YOUR ASSIGNMENT:
Would you return the listing exactly as written, apart from its pictures?

GIVEN RECORDS:
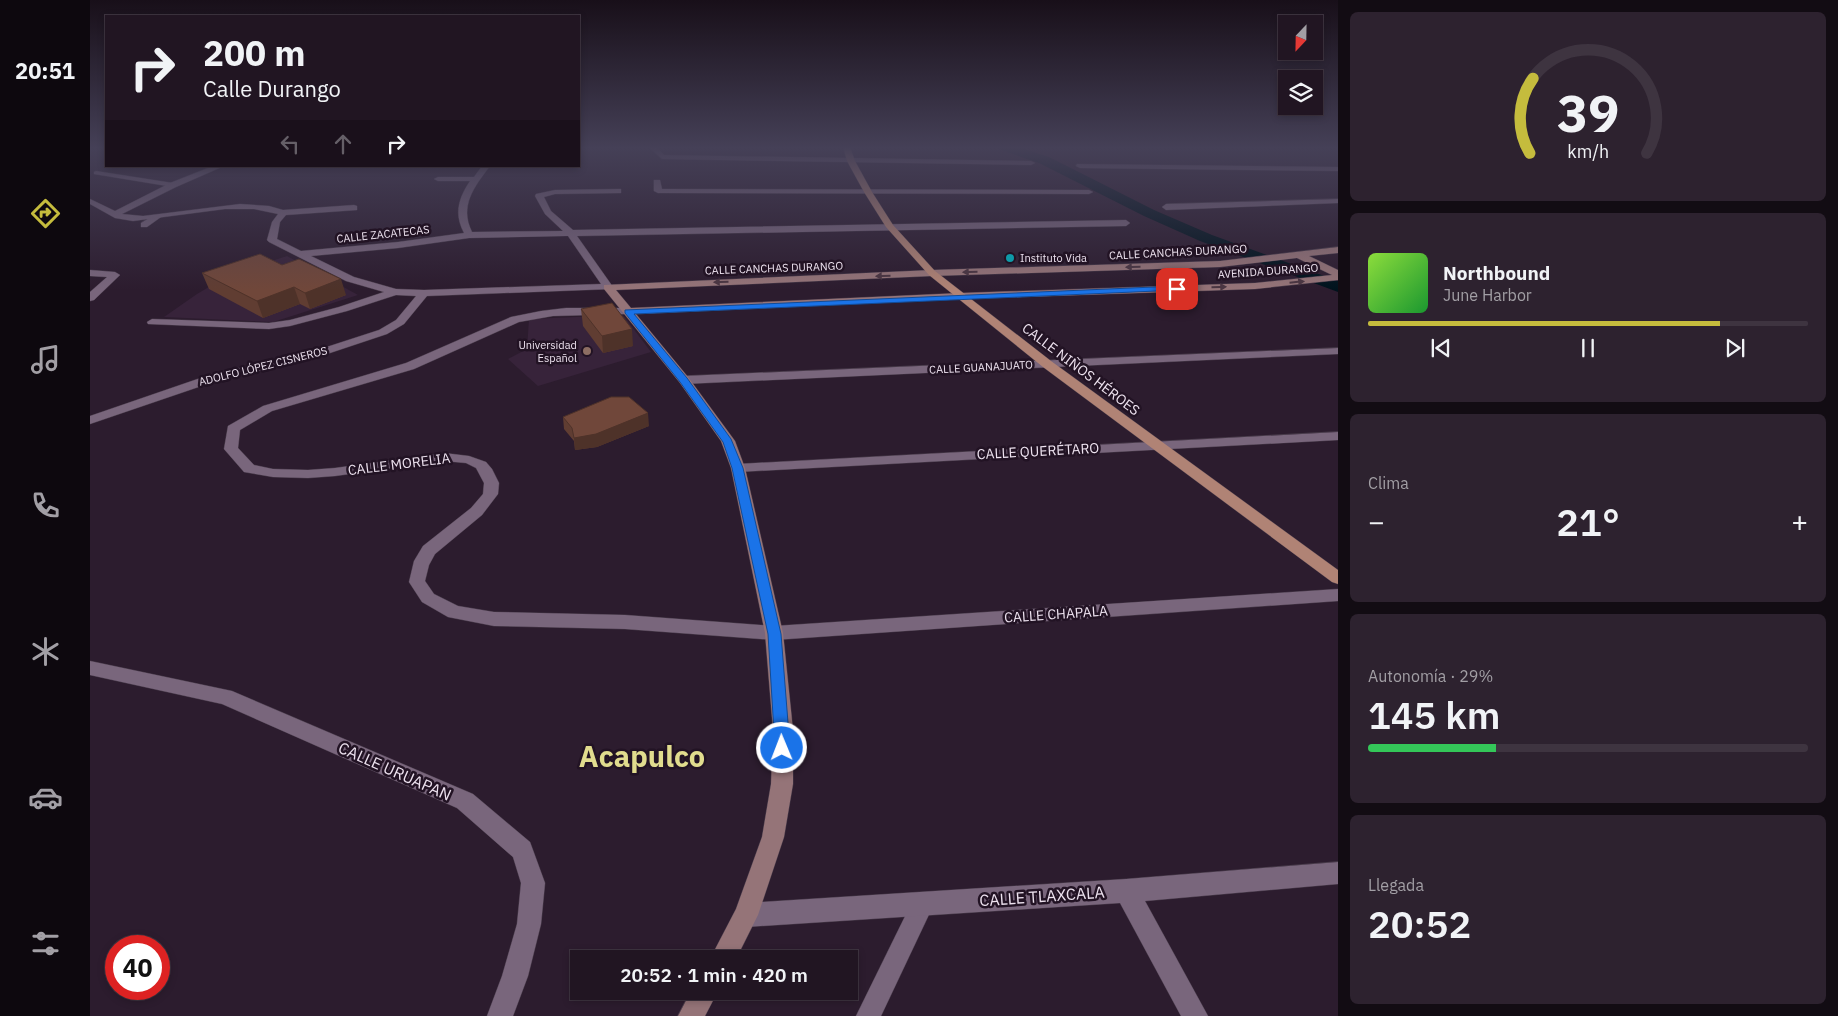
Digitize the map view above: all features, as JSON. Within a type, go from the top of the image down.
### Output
[{"type":"main road","name":"CALLE NIÑOS HÉROES","points":[[870,194],[890,227],[932,273],[1047,364],[1338,578]]},
{"type":"street","points":[[116,214],[154,194]]},
{"type":"street","points":[[467,194],[462,203],[460,215],[468,235]]},
{"type":"street","points":[[545,194],[539,196],[548,212],[571,233],[608,287],[684,380],[728,441],[738,468],[774,634],[783,730],[782,784],[773,838],[746,915],[727,950]]},
{"type":"street","points":[[1166,207],[1338,200]]},
{"type":"street","points":[[90,201],[126,218],[157,217],[225,207],[263,207],[283,213],[354,208]]},
{"type":"street","points":[[90,215],[106,209]]},
{"type":"street","name":"CALLE CANCHAS DURANGO","points":[[283,213],[276,222],[272,240],[350,279],[395,292],[424,294],[932,273],[1220,264],[1236,271],[1276,258],[1338,250]]},
{"type":"street","points":[[571,233],[1126,223]]},
{"type":"street","name":"CALLE ZACATECAS","points":[[299,254],[398,245],[468,235],[571,233]]},
{"type":"street","points":[[1299,254],[1338,276]]},
{"type":"street","points":[[1236,271],[1255,286]]},
{"type":"street","points":[[90,274],[115,275],[90,298]]},
{"type":"street","name":"AVENIDA DURANGO","points":[[628,311],[961,296],[1255,286],[1338,276]]},
{"type":"street","points":[[552,289],[535,301],[531,309],[531,316],[628,311]]},
{"type":"street","points":[[152,322],[269,326],[290,323],[343,309],[395,292]]},
{"type":"street","name":"ADOLFO LÓPEZ CISNEROS","points":[[90,420],[219,376],[305,358],[383,332],[400,322],[424,294]]},
{"type":"street","name":"CALLE MORELIA","points":[[531,316],[489,330],[423,362],[272,405],[246,418],[233,429],[231,449],[248,469],[273,473],[308,474],[336,472],[444,457],[461,458],[475,462],[487,471],[492,486],[490,497],[481,507],[430,549],[420,565],[417,582],[428,598],[454,612],[494,619],[625,622],[774,634]]},
{"type":"street","name":"CALLE GUANAJUATO","points":[[684,380],[1338,351]]},
{"type":"street","name":"CALLE QUERÉTARO","points":[[738,468],[1338,436]]},
{"type":"street","name":"CALLE CHAPALA","points":[[774,634],[1338,595]]},
{"type":"street","name":"CALLE URUAPAN","points":[[90,668],[225,697],[465,801],[522,850],[533,884],[530,924],[515,976],[500,1016]]},
{"type":"street","name":"CALLE TLAXCALA","points":[[746,915],[1126,891],[1338,874]]},
{"type":"street","points":[[1126,891],[1196,1016]]},
{"type":"street","points":[[691,1016],[700,1000]]},
{"type":"lane","points":[[144,225],[157,217]]},
{"type":"lane","points":[[868,1016],[923,904]]},
{"type":"shaded area","points":[[287,256],[358,295],[273,322],[164,317],[229,275]]},
{"type":"shaded area","name":"Universidad Español","points":[[623,315],[651,352],[538,386],[508,359],[527,349],[529,319]]},
{"type":"building","points":[[260,254],[282,265],[299,259],[341,279],[305,293],[294,287],[257,301],[202,273]]},
{"type":"building","points":[[612,303],[632,329],[602,336],[581,309]]},
{"type":"building","points":[[611,397],[629,397],[648,413],[596,434],[574,438],[572,428],[563,417]]},
{"type":"waterway","points":[[1112,194],[1206,238],[1338,287]]},
{"type":"place","name":"Instituto Vida","points":[[1010,258]]},
{"type":"place","name":"Universidad Español","points":[[587,351]]},
{"type":"district","name":"Acapulco","points":[[642,757]]},
{"type":"route","points":[[782,748],[783,730],[774,634],[738,468],[728,441],[684,380],[628,311],[961,296],[1177,289]]}]
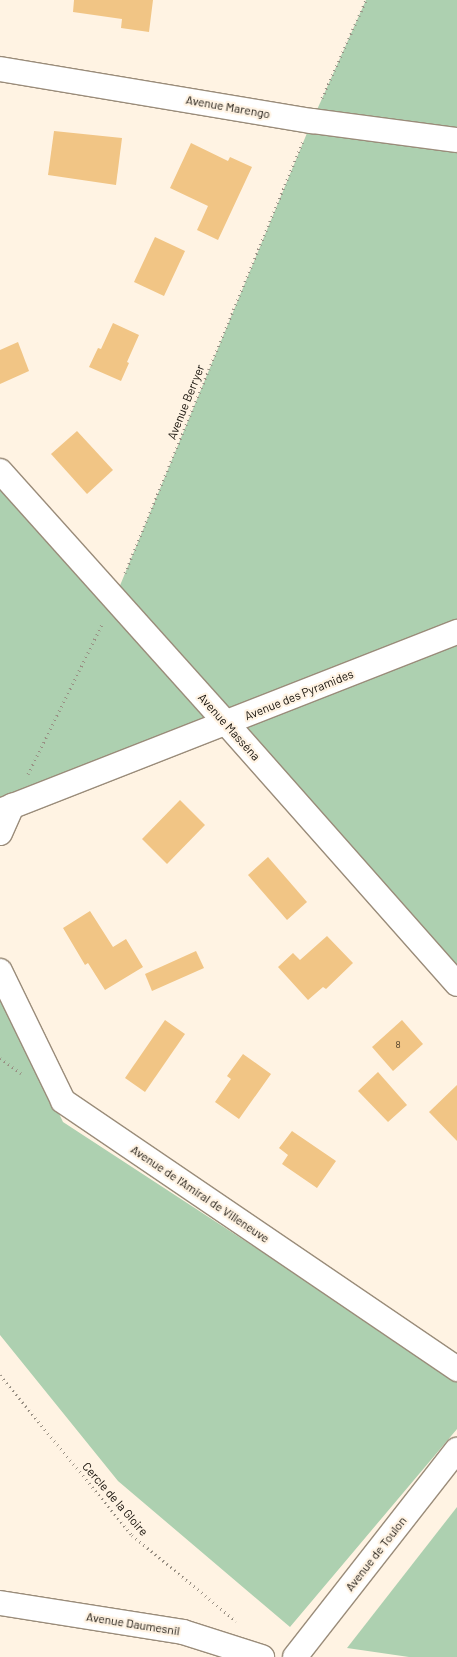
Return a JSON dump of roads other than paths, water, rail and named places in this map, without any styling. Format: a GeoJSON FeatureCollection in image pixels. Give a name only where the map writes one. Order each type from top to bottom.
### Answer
{"type":"FeatureCollection","features":[{"type":"Feature","properties":{"kind":"street","name":"Avenue Marengo"},"geometry":{"type":"LineString","coordinates":[[0,69],[312,121],[457,140]]}},
{"type":"Feature","properties":{"kind":"street","name":"Avenue Masséna"},"geometry":{"type":"LineString","coordinates":[[0,471],[457,984]]}},
{"type":"Feature","properties":{"kind":"street","name":"Avenue des Pyramides"},"geometry":{"type":"LineString","coordinates":[[6,809],[227,724],[457,632]]}},
{"type":"Feature","properties":{"kind":"street"},"geometry":{"type":"LineString","coordinates":[[0,833],[6,809]]}},
{"type":"Feature","properties":{"kind":"street","name":"Avenue de l'Amiral de Villeneuve"},"geometry":{"type":"LineString","coordinates":[[0,971],[63,1101],[457,1369]]}},
{"type":"Feature","properties":{"kind":"street","name":"Avenue de Toulon"},"geometry":{"type":"LineString","coordinates":[[295,1657],[457,1450]]}},
{"type":"Feature","properties":{"kind":"street","name":"Avenue Daumesnil"},"geometry":{"type":"LineString","coordinates":[[0,1603],[183,1632],[262,1657]]}}]}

ANSWER SPACE:
Digitize the map view above: all features, as JSON. Within a type, go from the top of the image down.
### Output
[{"type":"main road","name":"CALLE NIÑOS HÉROES","points":[[870,194],[890,227],[932,273],[1047,364],[1338,578]]},
{"type":"street","points":[[116,214],[154,194]]},
{"type":"street","points":[[467,194],[462,203],[460,215],[468,235]]},
{"type":"street","points":[[545,194],[539,196],[548,212],[571,233],[608,287],[684,380],[728,441],[738,468],[774,634],[783,730],[782,784],[773,838],[746,915],[727,950]]},
{"type":"street","points":[[1166,207],[1338,200]]},
{"type":"street","points":[[90,201],[126,218],[157,217],[225,207],[263,207],[283,213],[354,208]]},
{"type":"street","points":[[90,215],[106,209]]},
{"type":"street","name":"CALLE CANCHAS DURANGO","points":[[283,213],[276,222],[272,240],[350,279],[395,292],[424,294],[932,273],[1220,264],[1236,271],[1276,258],[1338,250]]},
{"type":"street","points":[[571,233],[1126,223]]},
{"type":"street","name":"CALLE ZACATECAS","points":[[299,254],[398,245],[468,235],[571,233]]},
{"type":"street","points":[[1299,254],[1338,276]]},
{"type":"street","points":[[1236,271],[1255,286]]},
{"type":"street","points":[[90,274],[115,275],[90,298]]},
{"type":"street","name":"AVENIDA DURANGO","points":[[628,311],[961,296],[1255,286],[1338,276]]},
{"type":"street","points":[[552,289],[535,301],[531,309],[531,316],[628,311]]},
{"type":"street","points":[[152,322],[269,326],[290,323],[343,309],[395,292]]},
{"type":"street","name":"ADOLFO LÓPEZ CISNEROS","points":[[90,420],[219,376],[305,358],[383,332],[400,322],[424,294]]},
{"type":"street","name":"CALLE MORELIA","points":[[531,316],[489,330],[423,362],[272,405],[246,418],[233,429],[231,449],[248,469],[273,473],[308,474],[336,472],[444,457],[461,458],[475,462],[487,471],[492,486],[490,497],[481,507],[430,549],[420,565],[417,582],[428,598],[454,612],[494,619],[625,622],[774,634]]},
{"type":"street","name":"CALLE GUANAJUATO","points":[[684,380],[1338,351]]},
{"type":"street","name":"CALLE QUERÉTARO","points":[[738,468],[1338,436]]},
{"type":"street","name":"CALLE CHAPALA","points":[[774,634],[1338,595]]},
{"type":"street","name":"CALLE URUAPAN","points":[[90,668],[225,697],[465,801],[522,850],[533,884],[530,924],[515,976],[500,1016]]},
{"type":"street","name":"CALLE TLAXCALA","points":[[746,915],[1126,891],[1338,874]]},
{"type":"street","points":[[1126,891],[1196,1016]]},
{"type":"street","points":[[691,1016],[700,1000]]},
{"type":"lane","points":[[144,225],[157,217]]},
{"type":"lane","points":[[868,1016],[923,904]]},
{"type":"shaded area","points":[[287,256],[358,295],[273,322],[164,317],[229,275]]},
{"type":"shaded area","name":"Universidad Español","points":[[623,315],[651,352],[538,386],[508,359],[527,349],[529,319]]},
{"type":"building","points":[[260,254],[282,265],[299,259],[341,279],[305,293],[294,287],[257,301],[202,273]]},
{"type":"building","points":[[612,303],[632,329],[602,336],[581,309]]},
{"type":"building","points":[[611,397],[629,397],[648,413],[596,434],[574,438],[572,428],[563,417]]},
{"type":"waterway","points":[[1112,194],[1206,238],[1338,287]]},
{"type":"place","name":"Instituto Vida","points":[[1010,258]]},
{"type":"place","name":"Universidad Español","points":[[587,351]]},
{"type":"district","name":"Acapulco","points":[[642,757]]},
{"type":"route","points":[[782,748],[783,730],[774,634],[738,468],[728,441],[684,380],[628,311],[961,296],[1177,289]]}]
Return a JSON dump of roads other than paths, water, rail and named places in this map, without any styling. Format: a GeoJSON FeatureCollection in image pixels. Give a name only where the map writes one. Order each type from top to bottom.
### Answer
{"type":"FeatureCollection","features":[{"type":"Feature","properties":{"kind":"street","name":"Avenue Marengo"},"geometry":{"type":"LineString","coordinates":[[0,69],[312,121],[457,140]]}},
{"type":"Feature","properties":{"kind":"street","name":"Avenue Masséna"},"geometry":{"type":"LineString","coordinates":[[0,471],[457,984]]}},
{"type":"Feature","properties":{"kind":"street","name":"Avenue des Pyramides"},"geometry":{"type":"LineString","coordinates":[[6,809],[227,724],[457,632]]}},
{"type":"Feature","properties":{"kind":"street"},"geometry":{"type":"LineString","coordinates":[[0,833],[6,809]]}},
{"type":"Feature","properties":{"kind":"street","name":"Avenue de l'Amiral de Villeneuve"},"geometry":{"type":"LineString","coordinates":[[0,971],[63,1101],[457,1369]]}},
{"type":"Feature","properties":{"kind":"street","name":"Avenue de Toulon"},"geometry":{"type":"LineString","coordinates":[[295,1657],[457,1450]]}},
{"type":"Feature","properties":{"kind":"street","name":"Avenue Daumesnil"},"geometry":{"type":"LineString","coordinates":[[0,1603],[183,1632],[262,1657]]}}]}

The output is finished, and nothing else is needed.